Pendidik membiarkan pikiran anak-anak bersentuhan secara langsung dengan
dunia luar—tanpa merasa terkerangkeng oleh ruangan kelas. Anak akan
lebih mudah mengekspresikan dirinya dan upaya ini sangat baik untuk
menekan tingkat kejenuhan belajar anak. Dalam pendidikan luar sekolah
dikenal konsep belajar sepanjang hayat, yaitu pembelajaran yang tidak
mengenal batasan usia. Beberapa waktu lalu, media mengabarkan tentang
orang lansia yang mengikuti ujian nasional kesetaraan paket C. Ini salah
satu bukti yang mungkin baru ter-blow up saat-saat ini yang
membenarkan bahwa pendidikan luar sekolah memiliki prinsip yang
fleksibel, tanpa batasan ruang dan waktu, namun tetap memiliki daya
keketatan dan kedisiplinan tersendiri. Bukan fleksibel dalam artian
bebas tanpa batas—sebebas suku Barbar.
Pendidikan luar sekolah membelajarkan orang-orang “kurang ajar”
Berapa banyak
anak-anak yang mengalami putus sekolah? Berapa banyak orang-orang dewasa
dan lansia yang berstatuskan buta aksara? Berapa banyak anak jalanan
yang menukar waktu sekolah mereka dengan rutinitas jalanan? Pendidikan
luar sekolah pada prinsipnya adalah sebagai penambah, pelengkap, dan
pengganti pendidikan sekolah. Berdasarkan ketiga prinsip tersebut,
pendidikan luar sekolah memiliki peran sebagai pembelajar orang-orang
yang “kurang ajar”. Artinya, pendidikan luar sekolah
memiliki tugas dan fungsi sebagai fasilitator untuk membelajarkan
orang-orang yang pada dasarnya tidak sempat menuntaskan pembelajarannya
di pendididkan formal atau bahkan orang-orang yang sama sekali tidak
pernah belajar di bangku sekolah pada jenjang manapun. Istilah “kurang
ajar” yang saya maksud bukan bermakna orang-orang yang mengalami mentally disorder ataupun
bermasalah secara moral, melainkan orang-orang atau golongan masyarakat
yang secara intensitas mengalami pendidikan formal yang sangat kurang.

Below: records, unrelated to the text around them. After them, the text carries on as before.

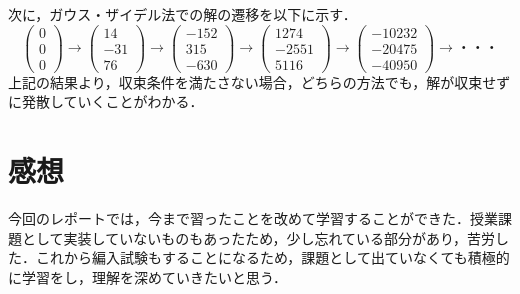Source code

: \documentclass[dvipdfmx,titlepage]{jsarticle}
\begin{document}
次に，ガウス・ザイデル法での解の遷移を以下に示す．
\begin{equation*}
            \left(
                \begin{array}{c}
                    0 \\
                    0 \\
                    0
                \end{array}
            \right) \rightarrow \left(
                \begin{array}{c}
                    14 \\
                    -31 \\
                    76
                \end{array}
            \right) \rightarrow \left(
                \begin{array}{c}
                    -152 \\
                    315 \\
                    -630
                \end{array}
            \right) \rightarrow \left(
                \begin{array}{c}
                    1274 \\
                    -2551 \\
                    5116
                \end{array}
            \right) \rightarrow \left(
                \begin{array}{c}
                    -10232 \\
                    -20475 \\
                    -40950
                \end{array}
            \right)\rightarrow・・・
        \end{equation*}
上記の結果より，収束条件を満たさない場合，どちらの方法でも，解が収束せずに発散していくことがわかる．

\section{感想}
今回のレポートでは，今まで習ったことを改めて学習することができた．授業課題として実装していないものもあったため，少し忘れている部分があり，苦労した．これから編入試験もすることになるため，課題として出ていなくても積極的に学習をし，理解を深めていきたいと思う．
\end{document}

Maka, inilah saatnya pendidikan luar sekolah menjalankan fungsinya
sebagai penambah, pelengkap, dan pengganti pendidikan formal. Sebut saja
pendidikan anak jalanan yang diperuntukan bagi anak-anak jalanan yang
mengalami putus sekolah, pendidikan keaksaraan untuk masyarakat buta
aksara, pendidikan kesetaraan (paket A, B, C) sebagai pengganti
pendidikan SD, SMP, dan SMA, dan masih banyak lagi program pendidikan
lainnya.
Pendidikan luar sekolah sebagai suplemen, komplementer, dan substituter
Sebagaimana telah
dijelaskan pada poin sebelumnya bahwa pendidikan luar sekolah berfungsi
sebagai penambah (suplemen), pelengkap (komplementer), dan penambah
(substituter) dari pendidikan sekolah atau pendidikan formal. Ketiga
fungsi ini menunjukan adanya sinergitas antara pendidikan formal dan
nonformal. Orang mungkin akan berupaya memperoleh suplemen
pendidikan—manakala ia membutuhkan keterampilan tambahan yang tidak bisa
ia peroleh dari pendidikan sekolah saja. Sama halnya dengan
komplementer pendidikan. Sedangkan substituter pendidikan diperoleh
ketika seseorang sudah tidak memmungkinkan lagi untuk melakukan
pembelajaran di sekolah karena berbagai alasan. Maka, pada akhirnya, ia
menempuh pendidikan lain sebagai pengganti.
Begitulah sedikit
gambaran umum mengenai prinsip pendidikan luar sekolah. Pada hakikatnya,
setiap pendidikan tujuannya adalah baik, apa pun jenis pendidikannya,
karena bertujuan mencerdaskan kehidupan bangsa. Pendidikan formal dan
nonformal memang memiliki hubungan yang sinergis, tidak bisa dipisahkan,
bagaimanapun caranya. Sudah sepatutnya kita berterima kasih pada
pendidikan formal, karena berkat keketatannya—kita menjadi pembelajar
yang disiplin. Namun, jangan sampai keketatan dan kedisiplinan tersebut
mencitrakan pendidikan formal sebagai pencetak robot penghafal rumus dan
angka. Tetaplah berpedoman pada prinsip “memanusiakan manusia”. Lain
halnya dengan pendidikan nonformal, jangan sampai fleksibilitas
pembelajaran mencirikan pendidikan yang terlalu longgar dan tidak rapi.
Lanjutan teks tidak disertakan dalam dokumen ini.